International players have shown anxiety over the extended standoff, with officials from the European Union and the World Bank and political leaders such as French President Emmanuel Macron calling on Lebanon to form a government as soon as possible.
Ratings agencies Moody’s and Fitch both downgraded the country’s credit rating last month, with Moody’s citing “an increase in domestic and geopolitical tensions that is hindering the authorities’ capacity to halt the widening of fiscal and external imbalances.”
International and domestic observers have voiced fears that an ongoing delay in government formation could lead to the loss of a package of $11 billion in international development money that was promised to the country last April at the CEDRE conference in Paris.
“Of course (international donors) are committed to support Lebanon for many reasons,” says Nasser Yassin, director of research at the American University of Beirut’s Issam Fares Institute for Public Policy and International Affairs. But, he adds, donors also have other priorities. “They cannot just wait forever for Lebanon.”
All factions in the government have blamed each other for the failure of negotiations to date.
There have been a series of snags: a standoff between rival Christian parties over their respective shares in the cabinet; disputes over the representation of the small but influential Druze sect; and an ongoing stalemate over the demand of a group of Sunni legislators who are opposed to Sunni Prime Minister Saad al-Hariri and aligned with his rival, the Iranian-backed Shia party and militia Hezbollah, to name a minister of their own. (Last year’s election strengthened Hezbollah’s position in the parliament while weakening Hariri’s Future Movement.)
The week before Christmas, political leaders announced that a deal was on the verge of being reached, but it then fell apart.
Public frustrations are rising. The Sunday before Christmas saw mass protests in downtown Beirut over the government stalemate and deteriorating public services. Security forces clashed with protesters, including pummeling a news photographer.
The action was followed by a series of smaller protests and general strike organized by the newly formed non-sectarian political party Sabaa and a number of public and private labor groups.
Observers cite various reasons for the ongoing standoff, with some blaming meddling by outside players, including Iran, Saudi Arabia and Syria.
“Either they are really not giving importance to anything other than their shares in the government, or they are afraid to carry responsibility for the economic situation and want to escape from this responsibility – or they are actually dependent on outside states and waiting to get a green light from them,” says Victoria el-Khoury Zwein, an activist and one of Sabaa’s co-founders.
Some observers suggested that the expected pre-Christmas deal had fallen through as a result of U.S. President Donald Trump’s announcement that the U.S. would pull its troops out of Syria, a move seen as strengthening the hand of the Syrian regime’s ally, Hezbollah.
AUB professor Yassin largely discounted the theories of foreign interference, saying domestic issues and jockeying for power are to blame for the stalemate. And in spite of his fears of an economic crisis, he says he does not see a serious threat to the country’s political stability.
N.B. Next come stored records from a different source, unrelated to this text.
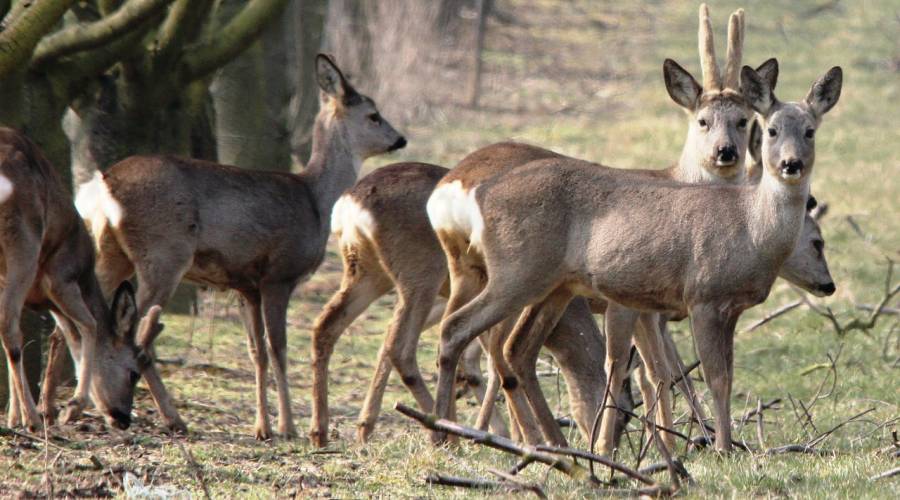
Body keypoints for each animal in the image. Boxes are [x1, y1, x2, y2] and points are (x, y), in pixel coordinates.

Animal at [0, 127, 163, 432]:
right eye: (133, 372)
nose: (124, 419)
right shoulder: (62, 278)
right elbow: (91, 324)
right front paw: (73, 406)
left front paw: (14, 416)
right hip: (25, 242)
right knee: (10, 325)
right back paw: (34, 419)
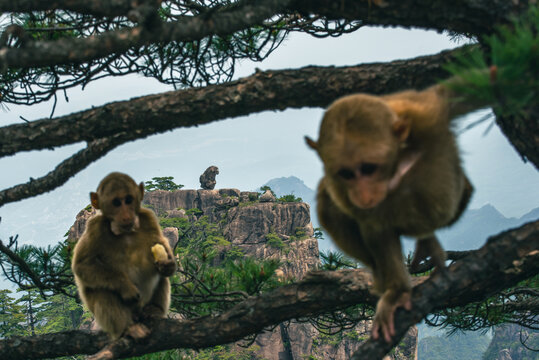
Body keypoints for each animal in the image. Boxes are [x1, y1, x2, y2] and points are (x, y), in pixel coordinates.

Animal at [71, 173, 176, 338]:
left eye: (128, 200)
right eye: (116, 203)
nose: (126, 216)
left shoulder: (148, 217)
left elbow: (159, 241)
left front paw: (169, 265)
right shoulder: (95, 227)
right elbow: (83, 265)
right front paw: (127, 288)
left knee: (160, 276)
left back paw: (155, 310)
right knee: (102, 290)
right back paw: (128, 328)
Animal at [306, 81, 478, 344]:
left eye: (369, 168)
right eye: (346, 173)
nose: (364, 195)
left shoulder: (429, 113)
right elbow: (374, 226)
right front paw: (397, 291)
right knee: (332, 205)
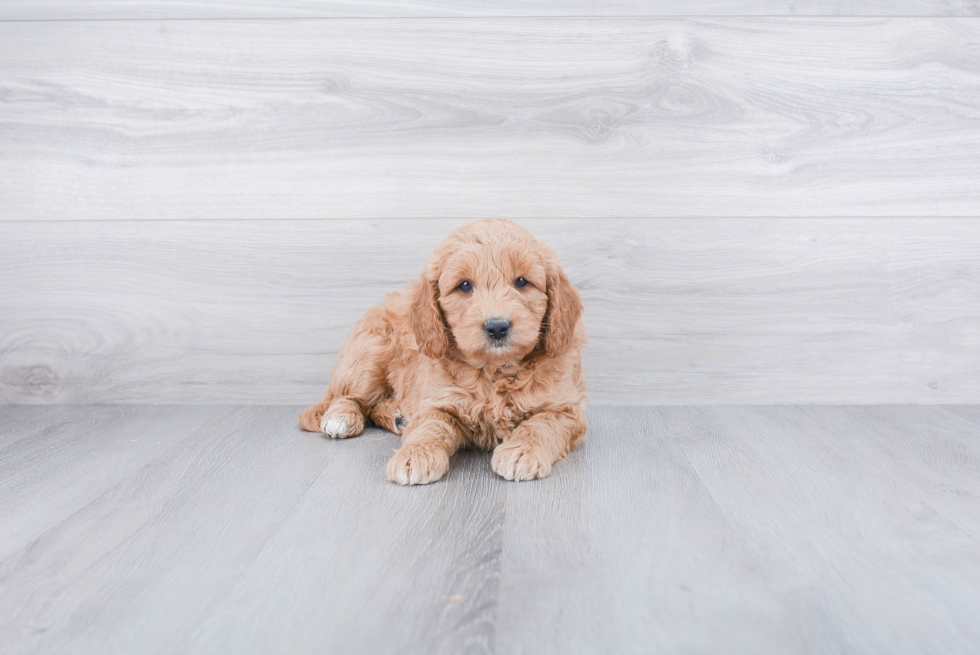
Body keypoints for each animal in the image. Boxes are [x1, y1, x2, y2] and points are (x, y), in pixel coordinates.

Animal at [298, 218, 584, 484]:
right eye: (465, 285)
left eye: (522, 282)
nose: (497, 327)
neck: (494, 370)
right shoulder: (436, 400)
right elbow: (430, 425)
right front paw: (414, 454)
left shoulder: (567, 410)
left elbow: (541, 423)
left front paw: (522, 451)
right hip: (369, 356)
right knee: (348, 397)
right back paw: (341, 418)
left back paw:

“I think that when things come to the brink of certain fall or collapse, they will come together and someone will give something, some compromise,” he says. “This is the politics of brinkmanship.”
But the longer the stalemate continues, observers say, the more dangerous the situation will become.
“How long can you continue sustaining?” asks Saghir. “Are we in the last mile of this? That’s the biggest question that we have to ask ourselves at this stage.”